“It is not a matter of favor, but of approved judgment. It is not for the publishers, but for the people.

The testimony of Senator Bristow is that, “I am glad we have got a one-cent rate of postage for the legitimate newspapers and magazines of the country, and I would rather decrease it than raise it. The beneficiaries are the poor people themselves, who now get daily papers at from $2 to $4 a year, when they used to pay from $10 to $12. They now get magazines from $1 to $1.50, when they used to pay $4 to $6 per year for magazines of no higher grade.” …

And I would remind the Commission that there are millions of laboring men and women who cannot afford to add to their living expenses the cost of any but the very cheapest reading matter, and many not even that. After buying food and clothing and providing shelter there is scarcely anything left in the home for cultivating the intellect and informing the mind.

When sickness intervenes, then comes the stress of debt, and if death follow, the future has to be drawn upon to give the dead a burial such as love would provide. Are these people, the bone and sinew of the land, those in the humble walks of life, not to be considered when it is proposed to add to the cost of the family reading?

It surely should not be made more difficult for the poor to obtain that which is so essential to their welfare and that of the Republic of which they form an important part.…
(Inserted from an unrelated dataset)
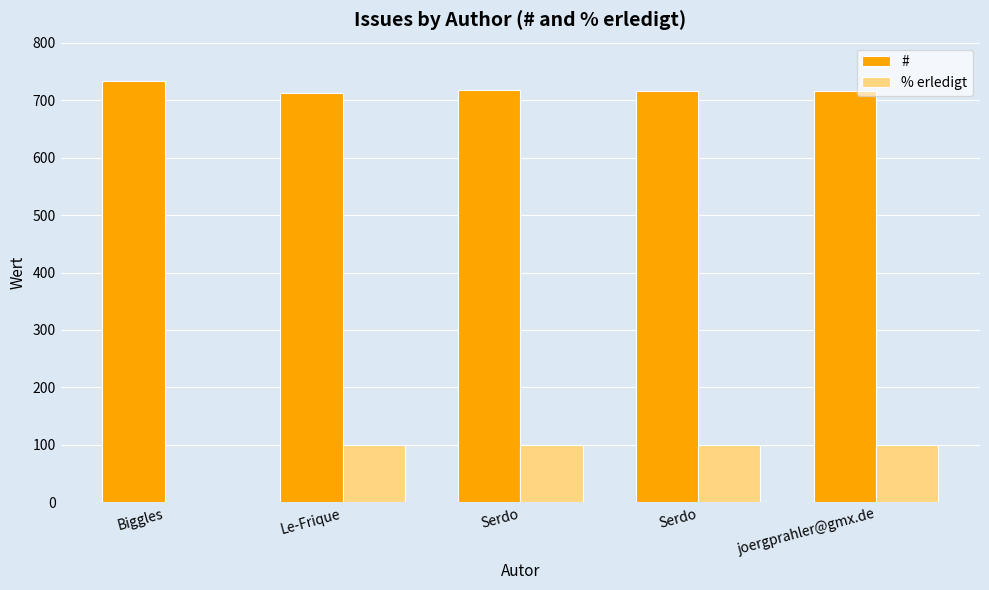

How many positive values does the % erledigt series have?

4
“But here I cannot forbear to recommend,” said George Washington, in his message to Congress, on November 6, 1792, “a repeal of the tax on the transportation of public prints. There is no resource so firm for the government of the United States as the affections of the people, guided by an enlightened policy; and to this primary good, nothing can conduce more than a faithful representation of public proceedings diffused without restraint throughout the United States.”

NEWSPAPERS AND PERIODICALS.—THE DIFFERENCE.
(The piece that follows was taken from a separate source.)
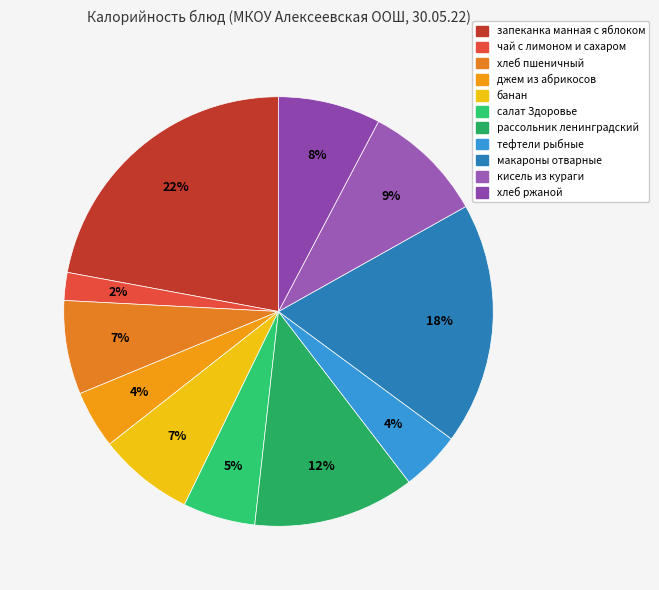

Is it true that салат Здоровье is 5% of the pie?

True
An effort was made in the closing hours of the 61st Congress to increase the postage rate on magazines. It is my opinion that the postage rate should remain uniform as it is now upon all classes of publications. There should be no partiality shown, there should be no discrimination. A proposal to increase the rate on magazines alone, is not one that should have the endorsement of this Commission nor the approval of Congress, as I shall endeavor to show.

Under Section 432 of the Postal Laws and Regulations, “A newspaper is held to be a publication regularly issued at stated intervals of not longer than one week; a periodical is held to be a publication regularly issued at stated intervals less frequently than weekly.”